This is silly. Won't the result metrics simply be adjusted then to account for the score inflation?

Hi, Ilya - if you don't penalize for wrong answers, you can't distinguish the student who knew what he was doing but was slow from the one who guessed many questions and happened to get some answers right. But we have to see what kind of questions will be on the new AP tests to understand why the College Board decided to no longer penalize wrong answers.

I used the SAT method in an undergraduate course in organizational behavior (the significance of the topic being mainly that the audience was not composed of students for whom the term "expected value" has meaning). Despite my explaining early on that blind-guessing had an average return of zero but "educated" guessing (eliminating one or more clearly incorrect choices) had a positive return, a number of students apparently were intimidated into skipping questions about which they were uncertain (and then complaining bitterly on evaluation forms about the "unfairness" of the system). Perhaps the College Board decided that something in the planned revisions called for greater encouragement of (presumably "educated") guessing. Like Ilya, I assume that the conversion from raw scores to interpretable results will end up being adjusted to offset the removal of the penalty for incorrect responses.

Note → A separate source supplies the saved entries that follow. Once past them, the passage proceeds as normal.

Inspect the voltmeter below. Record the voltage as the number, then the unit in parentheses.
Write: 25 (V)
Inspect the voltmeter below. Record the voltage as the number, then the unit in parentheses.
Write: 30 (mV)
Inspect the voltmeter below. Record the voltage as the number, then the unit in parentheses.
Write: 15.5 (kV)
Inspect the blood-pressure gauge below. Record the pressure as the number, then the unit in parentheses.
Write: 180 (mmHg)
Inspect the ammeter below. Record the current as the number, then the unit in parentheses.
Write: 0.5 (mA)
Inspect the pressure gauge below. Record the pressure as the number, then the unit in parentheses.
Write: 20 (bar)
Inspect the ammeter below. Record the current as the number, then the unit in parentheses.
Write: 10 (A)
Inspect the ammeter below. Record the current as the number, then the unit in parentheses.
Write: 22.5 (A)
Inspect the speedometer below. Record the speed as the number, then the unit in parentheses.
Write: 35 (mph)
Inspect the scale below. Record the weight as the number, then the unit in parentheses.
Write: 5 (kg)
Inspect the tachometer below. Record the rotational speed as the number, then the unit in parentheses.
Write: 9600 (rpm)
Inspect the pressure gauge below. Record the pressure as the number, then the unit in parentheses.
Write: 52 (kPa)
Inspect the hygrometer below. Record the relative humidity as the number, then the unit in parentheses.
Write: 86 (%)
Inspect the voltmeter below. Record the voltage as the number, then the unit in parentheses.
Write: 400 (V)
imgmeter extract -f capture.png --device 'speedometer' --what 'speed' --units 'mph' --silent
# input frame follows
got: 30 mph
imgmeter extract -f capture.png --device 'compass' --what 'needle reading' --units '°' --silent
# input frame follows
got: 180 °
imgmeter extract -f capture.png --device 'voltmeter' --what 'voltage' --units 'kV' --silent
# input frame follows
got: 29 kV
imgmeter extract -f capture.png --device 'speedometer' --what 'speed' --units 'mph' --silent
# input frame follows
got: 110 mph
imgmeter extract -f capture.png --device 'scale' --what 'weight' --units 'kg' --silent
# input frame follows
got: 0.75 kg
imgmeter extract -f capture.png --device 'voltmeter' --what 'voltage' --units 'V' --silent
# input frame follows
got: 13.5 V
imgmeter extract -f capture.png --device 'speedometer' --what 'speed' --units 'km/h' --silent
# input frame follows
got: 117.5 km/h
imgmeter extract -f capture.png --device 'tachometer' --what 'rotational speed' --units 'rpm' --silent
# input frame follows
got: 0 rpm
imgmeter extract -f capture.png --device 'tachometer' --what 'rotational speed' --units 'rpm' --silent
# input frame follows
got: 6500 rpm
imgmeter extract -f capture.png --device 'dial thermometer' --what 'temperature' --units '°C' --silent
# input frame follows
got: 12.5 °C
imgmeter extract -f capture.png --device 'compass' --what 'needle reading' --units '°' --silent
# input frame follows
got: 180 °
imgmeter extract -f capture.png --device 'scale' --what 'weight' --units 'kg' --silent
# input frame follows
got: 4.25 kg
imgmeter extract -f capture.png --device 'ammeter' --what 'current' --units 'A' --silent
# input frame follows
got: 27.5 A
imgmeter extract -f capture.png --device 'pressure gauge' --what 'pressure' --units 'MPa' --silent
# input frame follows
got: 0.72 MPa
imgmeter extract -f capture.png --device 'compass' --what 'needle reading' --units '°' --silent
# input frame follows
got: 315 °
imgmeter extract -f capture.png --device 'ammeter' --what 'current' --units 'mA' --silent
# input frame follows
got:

Thanks a lot for your perspective, Paul! Sorry it took me so long to post this. For some reason I didn't see your comment until now. I thought your experience in your course very interesting.

You're right, I think we underestimate how obscure concepts such as expected value can appear to people who have received little to no quantitative training. I would much rather see a situation where people take computer-based tests where some fields are left blank for the student to fill. The computer would grade the test immediately and it would be much harder to guess right if the student doesn't understand the material.